Entre romantisme vintage et confession intime, Stephen Sanchez a investi la Salle Pleyel, ce samedi 25 avril, pour le lancement de sa tournée européenne. Un concert à la fois hors du temps et profondément ancré dans le présent, porté par une esthétique 60’s et une sincérité désarmante.
À seulement 23 ans, Stephen Sanchez s’impose comme l’une des nouvelles voix incontournables de la pop internationale. Révélé en 2021 avec “Until I Found You”, devenu un phénomène mondial, l’artiste américain façonne depuis un univers immédiatement reconnaissable, entre pop, rock et folk, nourri d’une fascination assumée pour les années 1950 et 1960. Sa musique convoque instantanément l’âge d’or des crooners, quelque part entre Elvis Presley et les grandes ballades romantiques, tout en y glissant une sensibilité résolument contemporaine. Cette tension entre passé et présent fait sa force : une esthétique rétro parfaitement maîtrisée, mais toujours au service d’émotions profondément actuelles. Installé à Nashville, il affine une écriture centrée sur l’amour — rêvé, vécu, parfois cabossé — thème central de son prochain album LOVE, LOVE, LOVE, attendu le 8 mai 2026.

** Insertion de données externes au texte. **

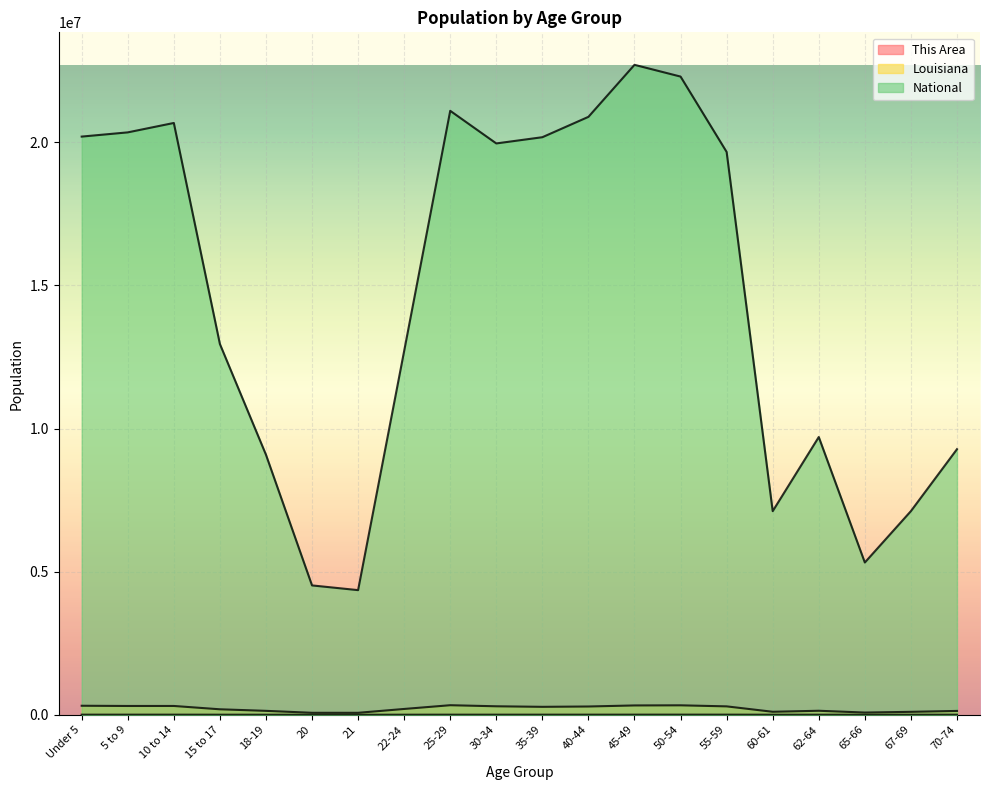

What position from the left is 40-44?

12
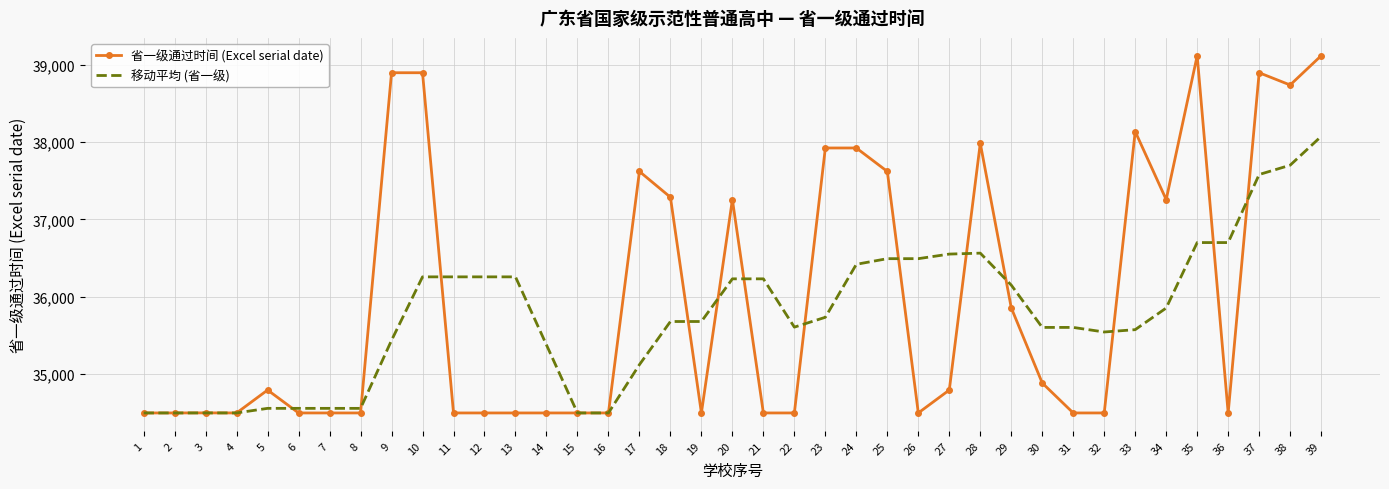

True or false: 移动平均 (省一级) has a value of 34493.2 at 4.

True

Une tournée européenne sous le signe de l’amour
C’est à la Salle Pleyel que s’ouvre la tournée européenne Sing Love Again Tour, le 25 avril 2026. Un choix qui sonne comme une évidence pour un artiste dont l’imaginaire épouse parfaitement l’élégance intemporelle du lieu. Dès les premières notes, l’atmosphère s’impose : lumières feutrées, scénographie inspirée de la grande époque d’Elvis Presley, et une présence scénique qui mise sur un jeu de jambes spectaculaire. Stephen Sanchez ne force rien, il habite l’instant.
La setlist alterne entre ses premiers succès, des titres de Angel Face, et plusieurs morceaux récents comme “Sweet Love”, premier extrait du nouvel album. Il choisit de conclure avec ses deux titres phares, Until I Found You et High. Musicalement, le concert repose sur une orchestration organique, fidèle à son identité : guitares, accents rockabilly, et arrangements subtilement rétro. Mais ce qui frappe surtout, c’est la cohérence de son univers. Chaque chanson semble prolonger la précédente, comme les chapitres d’un même film sentimental. L’ambiance oscille entre recueillement et exaltation. Le public, très attentif, accompagne chaque morceau dans un silence presque solennel, avant de se laisser emporter par une émotion collective palpable.
Moment particulièrement marquant : l’arrivée sur scène de sa fiancée, Devi Tuil. Chanteuse et compositrice française, elle partage avec lui plusieurs projets, dont le duo Dress & Tie. Leur complicité apporte une dimension supplémentaire au concert — plus intime, presque fragile.
Au-delà de la performance, c’est cette sincérité qui donne toute sa puissance au live. Stephen Sanchez ne se contente pas d’interpréter ses chansons : il les vit, avec une intensité qui dépasse largement le simple hommage nostalgique. Un concert maîtrisé, élégant, mais surtout profondément incarné — preuve que l’artiste ne repose pas seulement sur une esthétique rétro, mais sur une véritable vision émotionnelle.
Une tournée qui ne fait que commencer
Si ce premier concert parisien donne le ton, la suite de la tournée s’annonce prometteuse. Le Sing Love Again Tour marque un tournant dans la carrière de Stephen Sanchez : la volonté d’élargir son univers tout en affirmant une écriture plus personnelle. L’album LOVE, LOVE, LOVE, attendu le 8 mai, devrait approfondir cette évolution. Présenté comme plus introspectif, il s’éloigne du simple hommage aux années 60 pour explorer une vision plus intime de l’amour — entre vulnérabilité et désir de connexion.
Une chose est sûre : avec cette tournée, Stephen Sanchez ne se contente plus de revisiter le passé. Il commence à écrire le sien.